Белоград открыл глаза. Увидел перед собой перепачканную сажей испуганную рожу бойца и отключился снова.

Маслевич облегчённо вздохнул. Неуверенным движением, опасаясь принести боль, он размазал ладонью струйку крови, вытекающую из уха сержанта, и забормотал нечленораздельно:

– Ну и хорошо… Ну и ладненько…

Что делать дальше, он не знал. В положении, когда все зависит только от него самого, Маслевич оказался впервые. Охваченный отчаянием и растерянностью он бросился к пулемету. Даже не понимая, зачем, Мася сделал очередь, не глядя, в сектор обстрела и вернулся обратно. Тоже оглушенный НУРСами он не услышал, скорее, почувствовал: над головой пролетели вертушки.

Белоград замычал:

– Ды…ым.

Маслевич прочитал по губам и вспомнил, что говорил Белоград перед взрывом:

– Ага… Ага… Ага… Ща я его. Ща…

Трясущимися руками он отыскал в вещмешке заряд оранжевого сигнального дыма, дернул за кольцо и отшвырнул в сторону. Снова вернулся к пулемету. Выпустил очередь в сторону ДШК, затем вниз по склону, бросил ПКМ стволом в небо и вернулся к Белограду. Опасаясь прикоснуться к сержанту, он упал перед ним на колени и вперемежку с рыданиями громко закричал:

– Товарищ сержант! Нельзя сейчас… Ну, товарищ сержант…

Белоград не слышал. В ушах стоял непрекращающийся звон.

Скорее, чтобы сориентироваться, он открыл глаза, облизнул потрескавшиеся губы и, превозмогая боль, промолвил:

– А ты думал, я тебя здесь без присмотра оставлю? Ну, ты и шланговик, душара…

– Виноват, товарищ сержант! Виноват! Я не буду больше… Только не надо сейчас… Только не надо…

Маслевич схватил вывалившуюся из дымящегося вещмешка флягу. Ударом ладони отвинтил крышку и поднес к губам сержанта. Горячая мутная жидкость потекла по испачканной кровью щеке. Богдан открыл губы, сделал несколько крупных глотков, чуть не захлебнулся, болезненно закашлялся и открыл помутневшие глаза:

– Это ты неплохо придумал…

Богдан заметил, что Маслевич беззвучно шевелит губами:

– Ты громче говори. Штормит… Ну и вонище…

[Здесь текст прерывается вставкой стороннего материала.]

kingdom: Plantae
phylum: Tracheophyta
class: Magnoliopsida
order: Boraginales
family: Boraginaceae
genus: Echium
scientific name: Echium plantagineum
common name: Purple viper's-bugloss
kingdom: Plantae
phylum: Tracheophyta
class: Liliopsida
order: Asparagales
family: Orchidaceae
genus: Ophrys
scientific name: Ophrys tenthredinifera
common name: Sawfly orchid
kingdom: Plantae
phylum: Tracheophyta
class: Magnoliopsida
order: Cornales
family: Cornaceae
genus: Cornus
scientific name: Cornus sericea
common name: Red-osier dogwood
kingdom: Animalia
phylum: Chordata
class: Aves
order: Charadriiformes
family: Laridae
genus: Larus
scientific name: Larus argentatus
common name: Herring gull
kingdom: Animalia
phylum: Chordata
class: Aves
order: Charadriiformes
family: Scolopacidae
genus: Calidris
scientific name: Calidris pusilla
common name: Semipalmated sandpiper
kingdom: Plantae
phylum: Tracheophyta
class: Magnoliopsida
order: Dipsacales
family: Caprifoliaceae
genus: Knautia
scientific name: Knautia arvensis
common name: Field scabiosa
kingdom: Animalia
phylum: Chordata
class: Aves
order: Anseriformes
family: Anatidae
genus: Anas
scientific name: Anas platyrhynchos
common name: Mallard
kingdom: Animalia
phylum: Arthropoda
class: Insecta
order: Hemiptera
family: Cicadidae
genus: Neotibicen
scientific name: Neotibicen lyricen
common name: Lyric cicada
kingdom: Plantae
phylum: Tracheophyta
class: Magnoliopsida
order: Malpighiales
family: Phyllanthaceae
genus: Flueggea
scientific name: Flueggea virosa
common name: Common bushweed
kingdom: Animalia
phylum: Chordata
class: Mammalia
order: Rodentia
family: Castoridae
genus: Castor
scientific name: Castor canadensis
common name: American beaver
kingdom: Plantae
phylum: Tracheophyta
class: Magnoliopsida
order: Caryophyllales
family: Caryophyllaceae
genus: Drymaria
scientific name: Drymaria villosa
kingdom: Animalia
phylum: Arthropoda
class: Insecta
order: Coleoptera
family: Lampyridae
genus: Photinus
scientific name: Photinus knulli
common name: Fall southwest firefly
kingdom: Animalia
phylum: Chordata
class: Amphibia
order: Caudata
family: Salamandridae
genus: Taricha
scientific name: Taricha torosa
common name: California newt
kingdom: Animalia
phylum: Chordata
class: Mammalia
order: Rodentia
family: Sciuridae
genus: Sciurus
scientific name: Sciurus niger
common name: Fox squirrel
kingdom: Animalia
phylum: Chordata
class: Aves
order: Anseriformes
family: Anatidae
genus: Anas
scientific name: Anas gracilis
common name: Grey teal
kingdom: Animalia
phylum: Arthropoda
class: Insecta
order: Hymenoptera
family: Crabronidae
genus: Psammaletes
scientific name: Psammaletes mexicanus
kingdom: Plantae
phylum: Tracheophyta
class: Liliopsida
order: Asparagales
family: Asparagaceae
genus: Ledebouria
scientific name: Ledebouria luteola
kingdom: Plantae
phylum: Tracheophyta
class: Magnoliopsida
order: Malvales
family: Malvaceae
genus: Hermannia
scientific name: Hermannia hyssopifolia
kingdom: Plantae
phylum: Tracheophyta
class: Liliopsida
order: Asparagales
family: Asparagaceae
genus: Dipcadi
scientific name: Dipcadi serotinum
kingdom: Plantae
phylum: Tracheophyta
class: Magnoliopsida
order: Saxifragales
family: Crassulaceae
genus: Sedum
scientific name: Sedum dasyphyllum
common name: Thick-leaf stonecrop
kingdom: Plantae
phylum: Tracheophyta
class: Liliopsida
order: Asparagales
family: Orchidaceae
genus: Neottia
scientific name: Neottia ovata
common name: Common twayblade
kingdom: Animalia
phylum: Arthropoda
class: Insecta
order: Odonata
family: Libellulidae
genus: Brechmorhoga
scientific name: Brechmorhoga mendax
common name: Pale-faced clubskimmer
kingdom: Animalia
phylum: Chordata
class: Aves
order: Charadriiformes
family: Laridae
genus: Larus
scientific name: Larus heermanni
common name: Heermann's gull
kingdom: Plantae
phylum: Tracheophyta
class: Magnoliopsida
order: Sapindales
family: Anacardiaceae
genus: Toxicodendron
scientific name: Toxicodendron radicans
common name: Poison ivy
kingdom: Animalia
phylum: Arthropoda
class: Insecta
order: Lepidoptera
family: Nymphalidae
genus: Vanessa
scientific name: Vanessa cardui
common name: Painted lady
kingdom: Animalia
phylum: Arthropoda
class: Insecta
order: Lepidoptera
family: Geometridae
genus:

Казалось, запах горелого мяса застрял в носоглотке навсегда. К горлу подступил горький, выворачивающий наизнанку ком. Белоград скорчился в судороге. Смердящий кислятиной рвотный поток полился прямо на грудь. Попал и в легкие. Чуть не задушил. Маслевич понял и помог повернуться на бок. Подождал, когда у Белограда закончится рвота. Опять протянул флягу. Тот прижал руки к животу, уткнулся еще дымящейся головой в песок и неподвижно замер. Нечеловеческая усталость охватила все тело. Боли он не чувствовал. Только звон в голове и невероятную слабость.

Маслевич, в надежде, что все обойдется, сержант сейчас поднимется, и они, теперь уж точно вместе пойдут к роте, ловил каждое движение Белограда. Осторожно Мася тронул сержанта за плечо. Богдан нашел в себе силы только указать пальцем на пулемет. Маслевич все понял, бросился к оружию. На полпути вспомнил о винтовке, которую выронил при падении, вернулся вниз, схватил СВД и на четвереньках пополз обратно. Когда возвращался, заметил, что Белоград пытается что-то сказать. Приблизился вплотную.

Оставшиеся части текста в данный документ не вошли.